I'm trying to get back into the swing of writing fiction. I've got several idea started, and I need some guidance on which to persue first. Perhaps you all could help. Of the three vignettes below, which would you most like to see finished? Submit your vote in the comments below. Sometime this week, I'll start working on the one that has the most interest.
Strange Little Loops
I should be dead, and judging by the looks on the faces of everyone else in the room, the fact that I'm not is a bit of a problem. My consciousness should be implanted in my spare body on Mars right about now, and my original body, the one I was born in, should be flat lined – stopped heart, no brain functions, just waiting to be put on ice. But I'm still sitting in downtown Cleveland, buckled into the very comfy transference chair, wearing the big, blue transference helmet, and the machines that would have plunged needles and tubes into my freshly dead body in order to put it into suspended animation are precariously poised, unsure of quite how to react.
Over at the operator's console, both the green and the red light are on, and the guy standing behind it is scratching his head and looking very worried. The woman who bucked me into the chair is staring at her tablet and frowning.
"I'm due in a meeting on Mars in three hours," I said, "is there a problem?"
Interview
God is terrifying. I don’t mean existentially – though the concept of an omnipotent being that has the power to destroy your soul at any second is pretty hard to swallow – I mean personally terrifying. The dude has seven heads, three of which breathe fire, two of which have eight eyes each, and one of which is always screaming blasphemous lies at the top of its lungs. Plus, there are the tentacles that seem to have a mind of their own and the blistering heat that turns anyone who gets within fifty feet into charcoal. Terrifying.
Satan, on the other hand, looks like he could be your grandfather and he’s always carrying an extra beer – which conveniently seems to be whatever brand you like best.

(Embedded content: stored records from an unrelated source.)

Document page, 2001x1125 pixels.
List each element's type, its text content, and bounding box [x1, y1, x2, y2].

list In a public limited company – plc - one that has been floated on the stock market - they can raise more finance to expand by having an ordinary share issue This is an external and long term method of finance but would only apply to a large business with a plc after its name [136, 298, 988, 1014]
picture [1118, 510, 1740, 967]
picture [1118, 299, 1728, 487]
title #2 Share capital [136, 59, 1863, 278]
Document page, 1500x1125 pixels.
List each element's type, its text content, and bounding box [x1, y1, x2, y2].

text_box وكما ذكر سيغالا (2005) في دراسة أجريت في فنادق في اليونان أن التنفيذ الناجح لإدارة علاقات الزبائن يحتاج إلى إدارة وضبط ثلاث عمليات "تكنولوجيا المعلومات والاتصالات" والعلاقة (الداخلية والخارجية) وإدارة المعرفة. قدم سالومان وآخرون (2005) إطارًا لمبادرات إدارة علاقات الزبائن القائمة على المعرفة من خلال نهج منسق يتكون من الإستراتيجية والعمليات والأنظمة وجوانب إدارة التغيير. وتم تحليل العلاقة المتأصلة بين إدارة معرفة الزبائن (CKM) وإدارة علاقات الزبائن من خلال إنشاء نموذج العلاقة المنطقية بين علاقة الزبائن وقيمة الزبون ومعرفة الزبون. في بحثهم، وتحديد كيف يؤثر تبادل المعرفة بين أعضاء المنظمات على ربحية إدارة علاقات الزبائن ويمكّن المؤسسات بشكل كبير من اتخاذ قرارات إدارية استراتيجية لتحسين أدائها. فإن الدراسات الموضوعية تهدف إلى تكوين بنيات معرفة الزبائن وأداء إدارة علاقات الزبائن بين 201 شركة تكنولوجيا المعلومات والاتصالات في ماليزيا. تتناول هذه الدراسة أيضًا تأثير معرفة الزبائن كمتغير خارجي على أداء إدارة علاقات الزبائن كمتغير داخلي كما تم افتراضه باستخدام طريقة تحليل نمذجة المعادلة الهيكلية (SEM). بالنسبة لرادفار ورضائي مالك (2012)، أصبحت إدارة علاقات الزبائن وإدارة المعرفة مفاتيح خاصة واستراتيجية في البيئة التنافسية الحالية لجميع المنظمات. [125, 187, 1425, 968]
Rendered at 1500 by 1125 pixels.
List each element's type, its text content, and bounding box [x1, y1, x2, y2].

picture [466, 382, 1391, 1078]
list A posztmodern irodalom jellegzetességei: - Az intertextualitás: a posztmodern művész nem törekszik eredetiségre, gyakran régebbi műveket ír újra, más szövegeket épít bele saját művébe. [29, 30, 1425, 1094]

Now, tell me who you’d rather sit down across the table from to do a one hour interview with. Seven headed scary guy? I doubt it. So, guess who gets stuck with that assignment? I don’t even speak Aramaic, for crying out loud.
The Last Page
Jack had the remaining secrets of the universe written down in a notebook. It wasn't anything fancy – just a normal college-ruled composition notebook that he'd picked up at a local drugstore for $1.29. At this point in the history of humanity, there weren't that many secrets remaining – there was quite a lot of knowledge to be found, to be sure – but the big things – the underlying, fundamental secrets of the universe were few in number, and they invariably reduced to fairly simple equations. In total, it took fifty-three of the hundred and twenty pages of the book to record them all.
The secrets had been revealed to him, whole cloth, in a dream just the night before. He'd awakened, grabbed the notebook out of a pile of unused junk on his desk, and begun writing. At the time, he'd felt a little bit like a prophet: not responsible for the contents, but responsible for delivering the message.
His only regret, as he sat in seat 14B, was that the notebook was currently in the backpack stashed under the seat in front of him. The one he was now bracing himself against as the plane hurtled uncontrollably toward the ground. He wondered just how long it would take for humanity to rediscover the secrets on those pages. Ten years, a hundred, a million? Would there even still be humans by the time they found them all? Especially the last page – the one that tied all the rest of them together. How long would it be before that one was produced again by the mind of man?